SALT LAKE CITY – Capping a career in public service that spanned more than 30 years, Windell Mitchell, fleet manager for King County, Wash., Department of Transportation, was named 2008 Public Sector Fleet Manager of the Year in an award ceremony at the NAFA 2008 Institute & Expo May 4. In his acceptance remarks, Mitchell announced he had retired only four days earlier.
George Baker, director of central services for Volusia County, Fla., and Douglas Weichman, CAFM, director of fleet management for Palm Beach County, Fla., were named 2008 award finalists.
Presented by Government Fleet (GF) magazine and sponsored by Automotive Resources International (ARI) and Fleet Counselor Services, the award recognizes the best in public sector fleet management, according to Mike Antich, GF editor.
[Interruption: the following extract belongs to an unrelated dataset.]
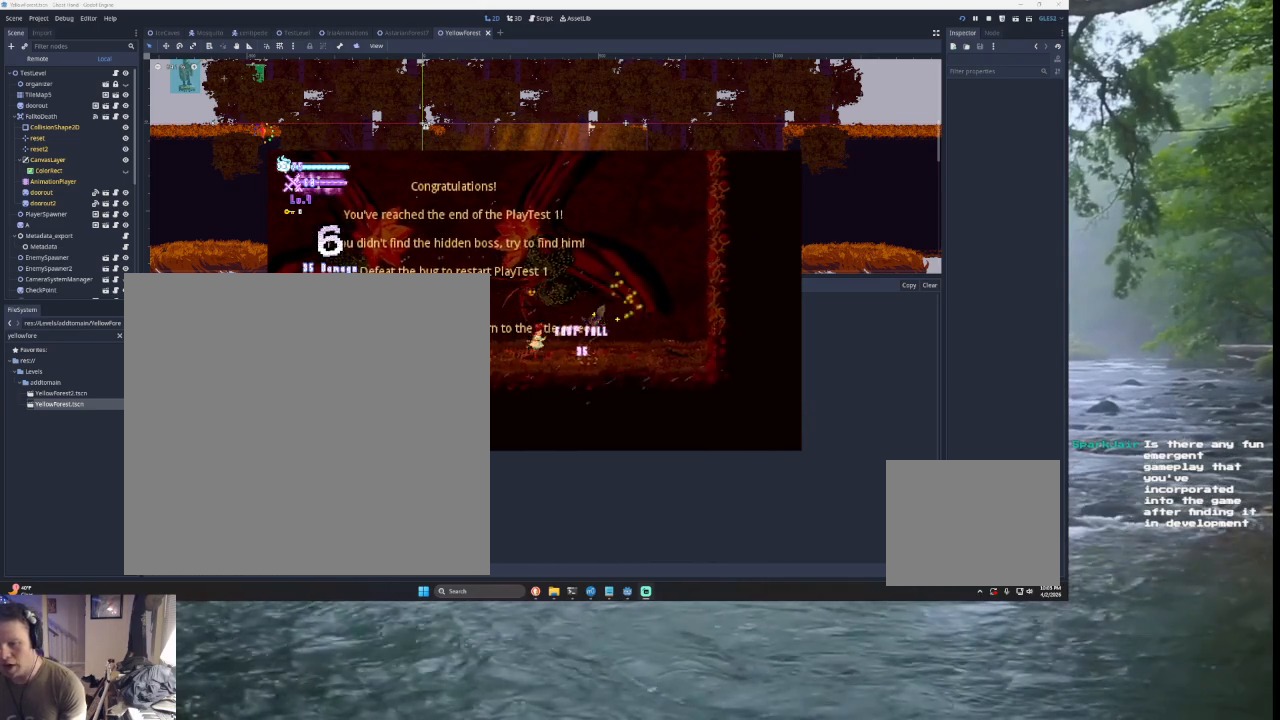
{"buttons": [], "left_stick": "center", "right_stick": "center", "events": [[33, "SQUARE", "down"], [33, "left_stick", "center"], [100, "SQUARE", "up"], [367, "SQUARE", "down"], [500, "SQUARE", "up"]]}
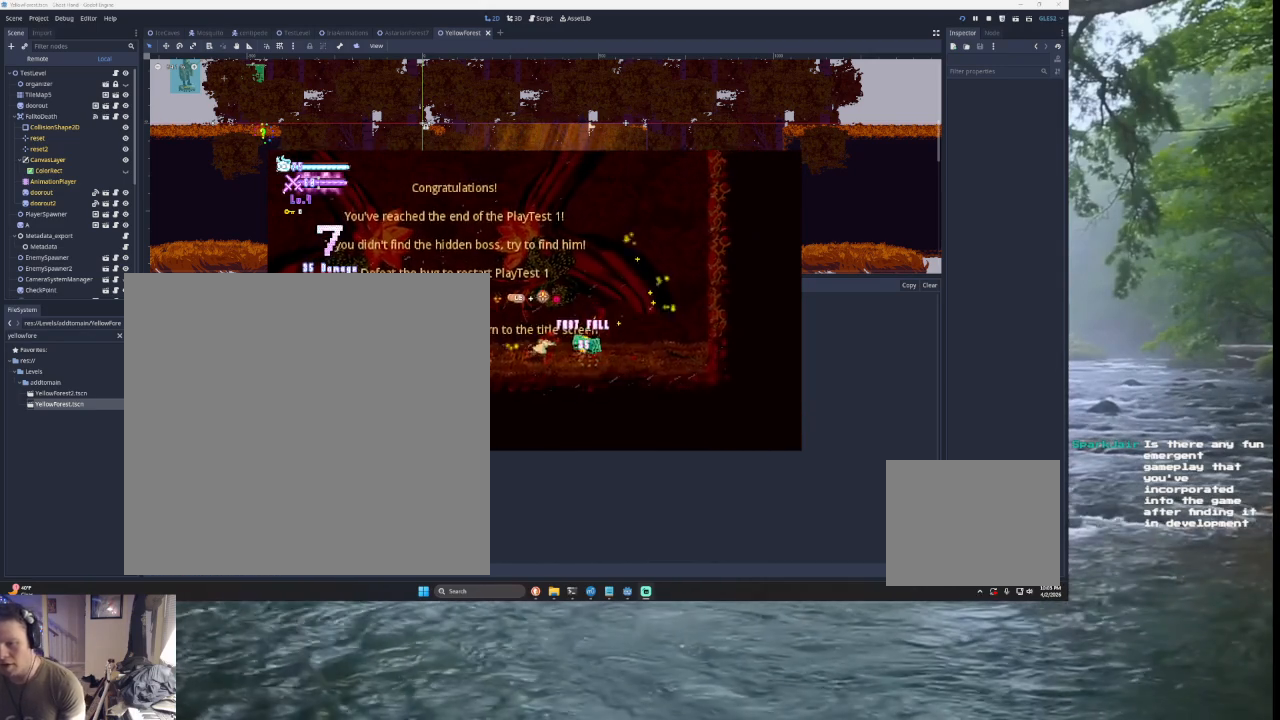
{"buttons": [], "left_stick": "center", "right_stick": "center", "events": []}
Among the accomplishments cited in Mitchell’s nomination were planning and hosting the largest clean vehicle park-and-ride conference in the U.S., developing and implementing a model anti-idling policy, and establishing an automotive technician internship program. He was also instrumental in the creation of the Heavy-Duty Hybrid Truck Consortium, a collaborative vehicle purchasing effort of several Pacific Northwest public agencies.
Mitchell authored a Green Fleet Standards proposal for King County DOT and has published articles on alternative fuels, greenhouse gas mitigation strategies, and King County’s vehicle buy-back strategy.
Accepting the award’s eagle trophy, the Jamaican-born Mitchell spoke of his journey to the U.S. as a teenager with little money, finally settling in the Seattle area with an older brother. He went on to graduate from college and earn an MBA degree from the University of Washington. He worked for King County for 31 years.
Twenty-eight public sector fleet managers were nominated for this year’s award. Each completed a questionnaire outlining his or her accomplishments in nine areas of fleet management. A judging panel of 16 fleet managers individually scored each applicant’s nomination, assigning a numerical grade to each of the nine areas. The winner and two finalists were determined by the three top cumulative scores.